There has been a church on this site at least since the Domesday Book. It was presumably built near a tower on the town walls, and it quickly came to be seen as the principal church of the Borough.

From 1177 it was staffed by Augustinian Canons. In 1200, it was the scene of the reading of King John's new charter for the Borough. The Merchants' Guild Chaplain also functioned as schoolmaster of the ancestor of today's Ipswich School.


After the Reformation, Ipswich was a stronghold of Puritanism, and Tower clergy were imprisoned for attacks on Church and Regime. After Charles II was restored in 1660, however, the Tower became a center of the High Church party and ever more closely associated with the Corporation of the town. While Ipswich was a garrison town, it was also the Garrison Church.
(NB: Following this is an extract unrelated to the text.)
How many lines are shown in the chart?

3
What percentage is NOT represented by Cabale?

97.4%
The rebuilding of the church commenced in 1850, under the direction of the architect Richard Phipson. A dozen years later, this continued at the expense of churchwarden George Bacon, Mayor of Ipswich at the time. At this time, the church was widened and heightened. A new 176 foot tall spire was put in place above the South entrance and almost all the fittings were replaced. The 18th Century pulpit only just survived, its tester only being returned years later after being used as a hall table. Memorial tablets were tidied away into the corners. The font of early 15th Century provenance was moved as well, and many new fittings and stained glass added.

In this way much classical work in the church was swept away in a way that we might consider vandalism. On the other hand, a large and noble church was the result, committed to the architectural and liturgical ideals of the Oxford Movement.